Now for the bad news… the economy continues to walk a worryingly precarious line and predictions of a double dip loom over businesses nationwide.

The Christmas leftovers had barely been devoured before Nick Clegg (like the ghost of Christmas Future) warned that the coming year would be another tough one. And as the ringing of fireworks in the ears subsides, the overwhelming sound that can be heard is an intake of breath as businesses everywhere tighten their already strained belts.

What does this mean?

Businesses will look to make cuts and history has shown that PR is one of the first disciplines to go under the guillotine. But whilst this may be a temptation, hindsight teaches us that it is actually a big mistake.

The CIPR has shown that budgets were slashed in 2011 with more cuts to come in 2012. But cutting PR budgets or entirely removing PR reduces a company’s visibility within its core target audience. It eliminates conversations with customers and key media outlets that lead to people forgetting your brand. This makes the money already spent on PR wasted, as a gap in any strategy leads to a breakdown in communications, which will take additional funds to restore.

By embarking on PR during a recession a company is better placed to solidify a reputation as an expert in its field. A good PR strategy should transcend the practice of getting the word out.
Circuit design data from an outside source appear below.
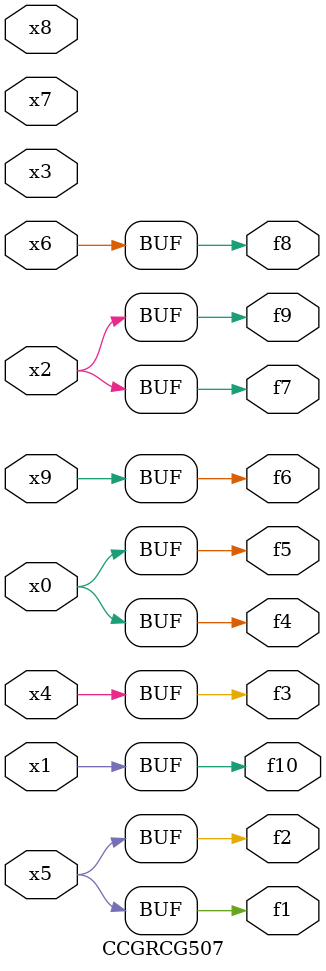
<source format=v>
module CCGRCG507(
	input x0, x1, x2, x3, x4, x5, x6, x7, x8, x9,
	output f1, f2, f3, f4, f5, f6, f7, f8, f9, f10
);
	assign f1 = x5;
	assign f2 = x5;
	assign f3 = x4;
	assign f4 = x0;
	assign f5 = x0;
	assign f6 = x9;
	assign f7 = x2;
	assign f8 = x6;
	assign f9 = x2;
	assign f10 = x1;
endmodule

</source>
It can help define and develop reputations and, in tough times, protect your brand, articulating those values and practices central to your operating strategy and to your customers, and position you properly for future success.

With an industry standard ROI of 3:1, PR is one of the most measurable, cost effective and creative methods of communication and is essential to the success of any business within a recession.

As the cliché goes; the best defence is a good offense and the success of brands during difficult economic times will depend on their ability to be creative and flexible, seizing upon the opportunities that a recession presents and that companies with their heads in the sand will miss out on.

So, whilst the remains of your other resolutions may lie in tatters, make sure that your PR strategy is one resolution that goes the distance in 2012.